┌─ DATA ROWS

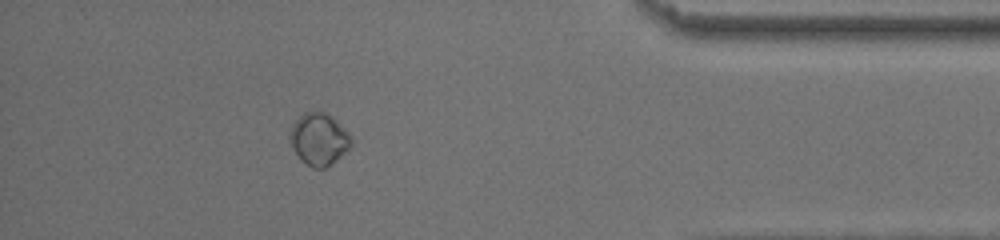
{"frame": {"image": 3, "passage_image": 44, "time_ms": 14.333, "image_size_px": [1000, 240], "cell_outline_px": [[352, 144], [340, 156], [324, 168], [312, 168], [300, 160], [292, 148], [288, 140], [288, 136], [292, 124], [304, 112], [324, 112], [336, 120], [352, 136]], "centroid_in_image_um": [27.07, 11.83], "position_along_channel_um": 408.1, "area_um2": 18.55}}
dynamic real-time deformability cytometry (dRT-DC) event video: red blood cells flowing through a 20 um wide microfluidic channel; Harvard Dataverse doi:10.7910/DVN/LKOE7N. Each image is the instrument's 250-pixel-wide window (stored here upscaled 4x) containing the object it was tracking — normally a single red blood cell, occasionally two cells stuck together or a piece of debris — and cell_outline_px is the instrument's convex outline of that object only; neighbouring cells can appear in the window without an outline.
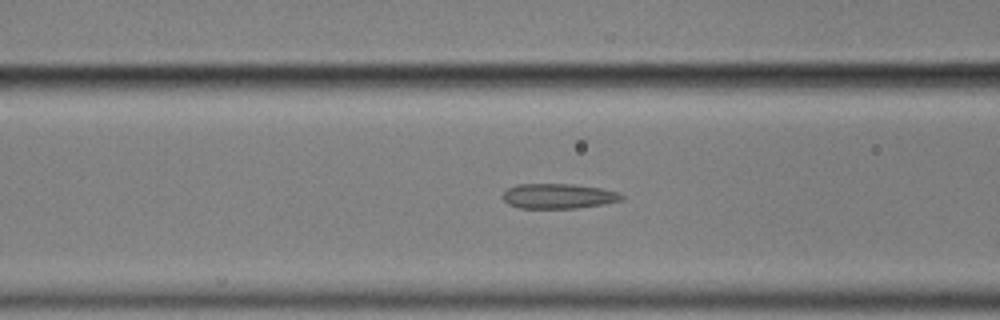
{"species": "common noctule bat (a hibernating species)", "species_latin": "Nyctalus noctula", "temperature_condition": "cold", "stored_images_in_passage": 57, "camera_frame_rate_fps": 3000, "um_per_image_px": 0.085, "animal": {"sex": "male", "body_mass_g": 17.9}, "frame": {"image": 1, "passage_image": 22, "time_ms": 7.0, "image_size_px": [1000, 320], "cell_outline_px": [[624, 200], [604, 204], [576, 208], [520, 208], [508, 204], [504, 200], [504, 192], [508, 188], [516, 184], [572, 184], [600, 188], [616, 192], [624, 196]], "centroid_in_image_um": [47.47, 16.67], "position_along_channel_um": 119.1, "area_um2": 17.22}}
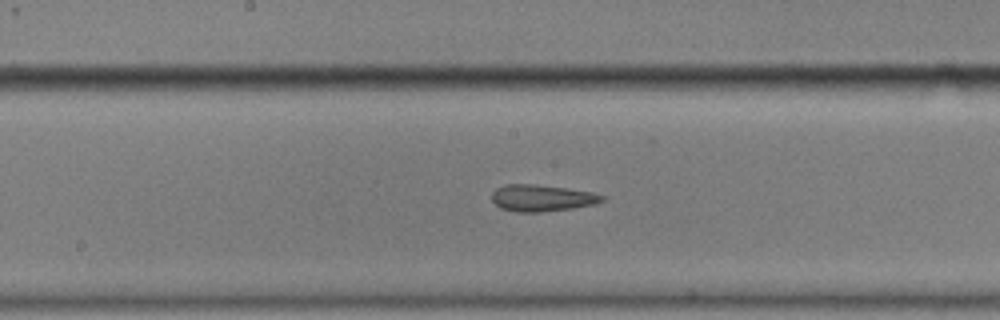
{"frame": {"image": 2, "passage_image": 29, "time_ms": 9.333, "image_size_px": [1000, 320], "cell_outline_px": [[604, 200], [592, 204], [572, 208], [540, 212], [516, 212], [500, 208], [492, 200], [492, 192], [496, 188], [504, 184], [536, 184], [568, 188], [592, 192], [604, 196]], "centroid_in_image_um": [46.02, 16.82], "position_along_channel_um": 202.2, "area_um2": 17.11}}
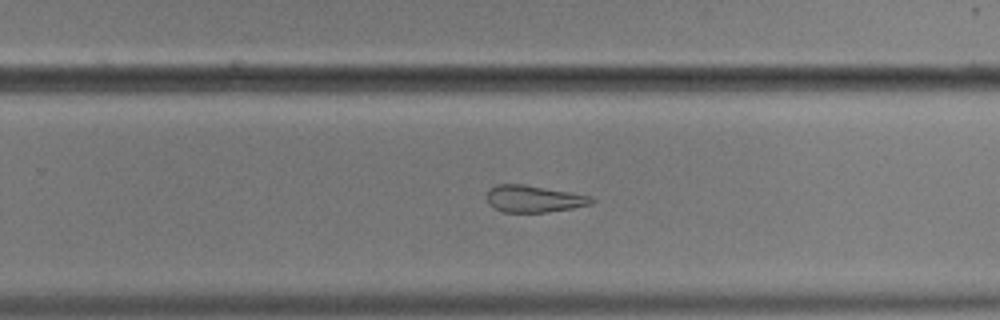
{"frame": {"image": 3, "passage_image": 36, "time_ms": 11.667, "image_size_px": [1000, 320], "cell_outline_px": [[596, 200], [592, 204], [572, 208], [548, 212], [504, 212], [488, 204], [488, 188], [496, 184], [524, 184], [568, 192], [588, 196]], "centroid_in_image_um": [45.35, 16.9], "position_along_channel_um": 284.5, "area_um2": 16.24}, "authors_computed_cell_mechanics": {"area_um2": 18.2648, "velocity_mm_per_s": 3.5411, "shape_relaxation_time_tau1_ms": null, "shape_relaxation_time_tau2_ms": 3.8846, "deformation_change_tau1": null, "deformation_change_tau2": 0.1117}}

└─

Extract exactly the lines above from the line containing "dynamic real-time deformability" through the last one, both ends included, but not the pictures.

dynamic real-time deformability cytometry (dRT-DC) event video: red blood cells flowing through a 20 um wide microfluidic channel; Harvard Dataverse doi:10.7910/DVN/LKOE7N. Each image is the instrument's 250-pixel-wide window (stored here upscaled 4x) containing the object it was tracking — normally a single red blood cell, occasionally two cells stuck together or a piece of debris — and cell_outline_px is the instrument's convex outline of that object only; neighbouring cells can appear in the window without an outline.
{"species": "common noctule bat (a hibernating species)", "species_latin": "Nyctalus noctula", "temperature_condition": "cold", "stored_images_in_passage": 57, "camera_frame_rate_fps": 3000, "um_per_image_px": 0.085, "animal": {"sex": "male", "body_mass_g": 17.9}, "frame": {"image": 1, "passage_image": 22, "time_ms": 7.0, "image_size_px": [1000, 320], "cell_outline_px": [[624, 200], [604, 204], [576, 208], [520, 208], [508, 204], [504, 200], [504, 192], [508, 188], [516, 184], [572, 184], [600, 188], [616, 192], [624, 196]], "centroid_in_image_um": [47.47, 16.67], "position_along_channel_um": 119.1, "area_um2": 17.22}}
{"frame": {"image": 2, "passage_image": 29, "time_ms": 9.333, "image_size_px": [1000, 320], "cell_outline_px": [[604, 200], [592, 204], [572, 208], [540, 212], [516, 212], [500, 208], [492, 200], [492, 192], [496, 188], [504, 184], [536, 184], [568, 188], [592, 192], [604, 196]], "centroid_in_image_um": [46.02, 16.82], "position_along_channel_um": 202.2, "area_um2": 17.11}}
{"frame": {"image": 3, "passage_image": 36, "time_ms": 11.667, "image_size_px": [1000, 320], "cell_outline_px": [[596, 200], [592, 204], [572, 208], [548, 212], [504, 212], [488, 204], [488, 188], [496, 184], [524, 184], [568, 192], [588, 196]], "centroid_in_image_um": [45.35, 16.9], "position_along_channel_um": 284.5, "area_um2": 16.24}, "authors_computed_cell_mechanics": {"area_um2": 18.2648, "velocity_mm_per_s": 3.5411, "shape_relaxation_time_tau1_ms": null, "shape_relaxation_time_tau2_ms": 3.8846, "deformation_change_tau1": null, "deformation_change_tau2": 0.1117}}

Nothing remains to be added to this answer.